Transcribed page text
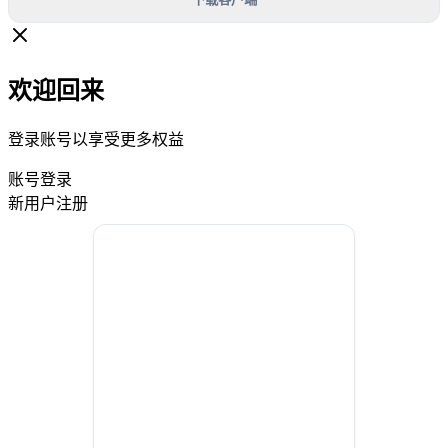
欢迎回来
登录账号以享受更多权益
账号登录
新用户注册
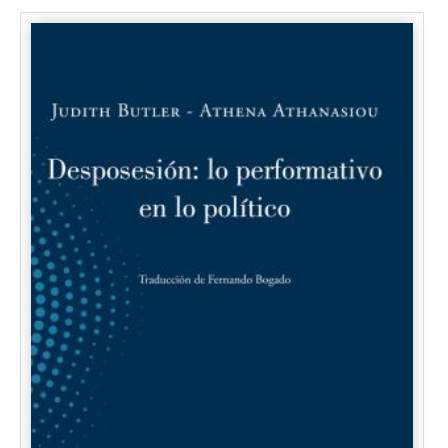
Ross G. Suarez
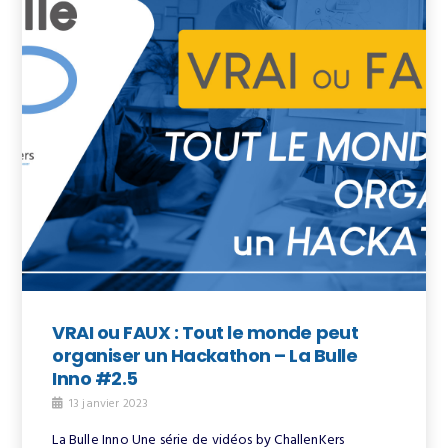
VRAI ou FAUX : Tout le monde peut
organiser un Hackathon – La Bulle
Inno #2.5
13 janvier 2023
La Bulle Inno Une série de vidéos by ChallenKers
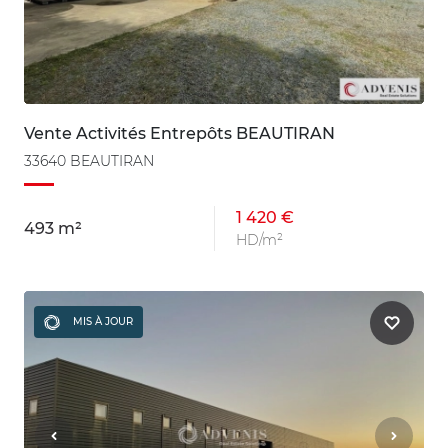
Vente Activités Entrepôts BEAUTIRAN
33640 BEAUTIRAN
1 420 €
493 m²
HD/m²
MIS À JOUR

■ What to work on: Edit the data so that "Hackathon" becomes "atelier", keeping every other line the same and leaving out the pictures.

■ Response to this task:
欢迎回来
登录账号以享受更多权益
账号登录
新用户注册
Ross G. Suarez
VRAI ou FAUX : Tout le monde peut
organiser un atelier – La Bulle
Inno #2.5
13 janvier 2023
La Bulle Inno Une série de vidéos by ChallenKers
Vente Activités Entrepôts BEAUTIRAN
33640 BEAUTIRAN
1 420 €
493 m²
HD/m²
MIS À JOUR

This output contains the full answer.